The server S starts by choosing a single hash function h from the family $\{H_k\}_k$. This choice is publicly announced to everyone. From this point forward, every hash in the system uses this exact same h. The security parameter k controls how hard it is to find two different inputs that produce the same hash output. A collision means finding two different bit-strings x and y such that h(x) = h(y).
Suppose an adversary tries to forge a name. That is, the adversary wants to make a fake bit-string x’ (which was never submitted to S) appear to have a valid name. To do this, he must produce a name n and a certificate c such that the validation protocol V accepts them when querying the repository R.
The authors show that this is only possible if the attacker can create a hash collision under the announced h.
They argue:
if x is a bit-string on which N was never invoked during a run, any triple (x, n, c) that V will accept (after the correct response to a query to R) will include a hash collision for the function h announced by S at the beginning of the run: either x itself or one of the hash values $z_i$ in c (when combined on the left or the right with $y_i$) collides with another argument to h whose hash value was computed during the run. (p. 31, section 3.1)
In other words, the attacker must make fake data produce the same hash as real data — either at the leaf or along the path. But since h is fixed, public, and collision-resistant, no such fake is possible. Thus, no counterfeit can succeed.
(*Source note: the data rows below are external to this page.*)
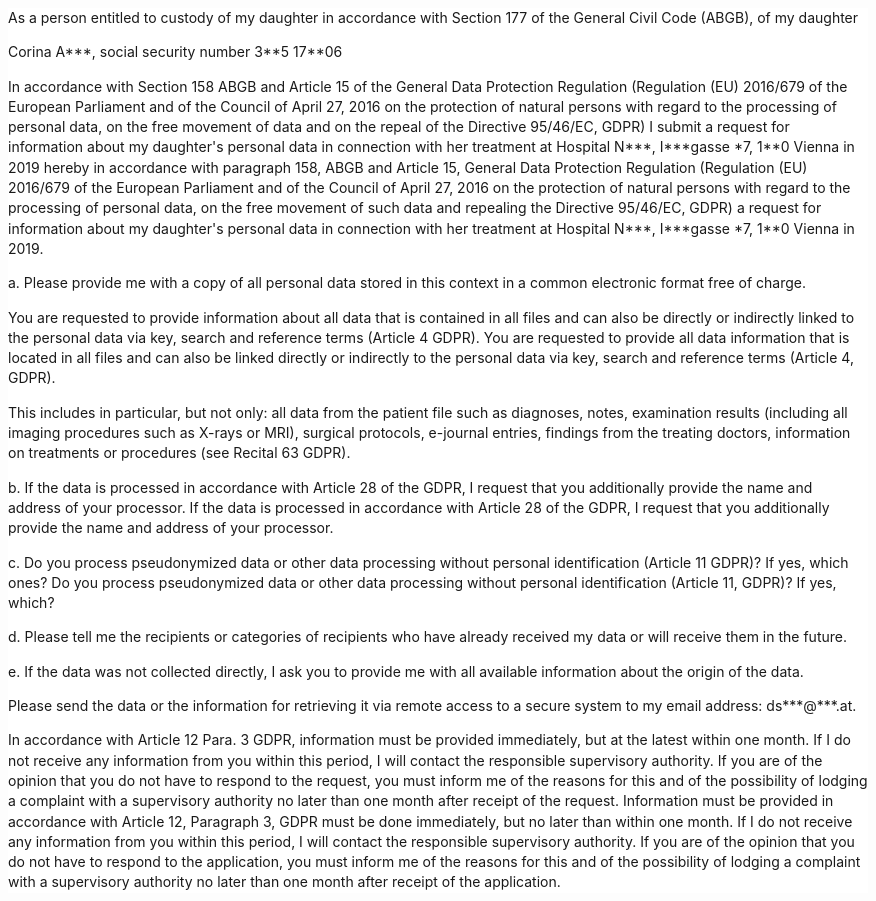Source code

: As a person entitled to custody of my daughter in accordance with Section 177 of the General Civil Code (ABGB), of my daughter

Corina A\*\*\*, social security number 3\*\*5 17\*\*06

In accordance with Section 158 ABGB and Article 15 of the General Data Protection Regulation (Regulation (EU) 2016/679 of the European Parliament and of the Council of April 27, 2016 on the protection of natural persons with regard to the processing of personal data, on the free movement of data and on the repeal of the Directive 95/46/EC, GDPR) I submit a request for information about my daughter's personal data in connection with her treatment at Hospital N\*\*\*, I\*\*\*gasse \*7, 1\*\*0 Vienna in 2019 hereby in accordance with paragraph 158, ABGB and Article 15, General Data Protection Regulation (Regulation (EU) 2016/679 of the European Parliament and of the Council of April 27, 2016 on the protection of natural persons with regard to the processing of personal data, on the free movement of such data and repealing the Directive 95/46/EC, GDPR) a request for information about my daughter's personal data in connection with her treatment at Hospital N\*\*\*, I\*\*\*gasse \*7, 1\*\*0 Vienna in 2019.

a. Please provide me with a copy of all personal data stored in this context in a common electronic format free of charge.

You are requested to provide information about all data that is contained in all files and can also be directly or indirectly linked to the personal data via key, search and reference terms (Article 4 GDPR). You are requested to provide all data information that is located in all files and can also be linked directly or indirectly to the personal data via key, search and reference terms (Article 4, GDPR).

This includes in particular, but not only: all data from the patient file such as diagnoses, notes, examination results (including all imaging procedures such as X-rays or MRI), surgical protocols, e-journal entries, findings from the treating doctors, information on treatments or procedures (see Recital 63 GDPR).

b. If the data is processed in accordance with Article 28 of the GDPR, I request that you additionally provide the name and address of your processor. If the data is processed in accordance with Article 28 of the GDPR, I request that you additionally provide the name and address of your processor.

c. Do you process pseudonymized data or other data processing without personal identification (Article 11 GDPR)? If yes, which ones? Do you process pseudonymized data or other data processing without personal identification (Article 11, GDPR)? If yes, which?

d. Please tell me the recipients or categories of recipients who have already received my data or will receive them in the future.

e. If the data was not collected directly, I ask you to provide me with all available information about the origin of the data.

Please send the data or the information for retrieving it via remote access to a secure system to my email address: ds\*\*\*@\*\*\*.at.

In accordance with Article 12 Para. 3 GDPR, information must be provided immediately, but at the latest within one month. If I do not receive any information from you within this period, I will contact the responsible supervisory authority. If you are of the opinion that you do not have to respond to the request, you must inform me of the reasons for this and of the possibility of lodging a complaint with a supervisory authority no later than one month after receipt of the request. Information must be provided in accordance with Article 12, Paragraph 3, GDPR must be done immediately, but no later than within one month. If I do not receive any information from you within this period, I will contact the responsible supervisory authority. If you are of the opinion that you do not have to respond to the application, you must inform me of the reasons for this and of the possibility of lodging a complaint with a supervisory authority no later than one month after receipt of the application.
The authors are clear that the security of the naming scheme does not depend their specific data structure chosen (e.g., a binary tree). In their words now, the security is due to “making portions of the graph widely witnessed and widely available. To insure the verifiability of the names, it suffices that every document in the naming structure be linked by a directed path to a widely witnessed hash value; a standard ordering of the incoming edges at each node can be used to encode the path. Then the name of a document is given by this encoding of its location in the graph, together with a pointer to the hash value at the end of the path, and the argument of Theorem 1 applies.” (p. 31, section 3.2)
Applications and more
The core of the paper has been presented in the first three sections described above. The remaining sections show how to apply this, e.g., to URLs (Section 4); how names can be long-lived and renewed (Section 5); there are variations like swapping out their encoding section in the name for, say, a MIME encoding of unix time (Section 6).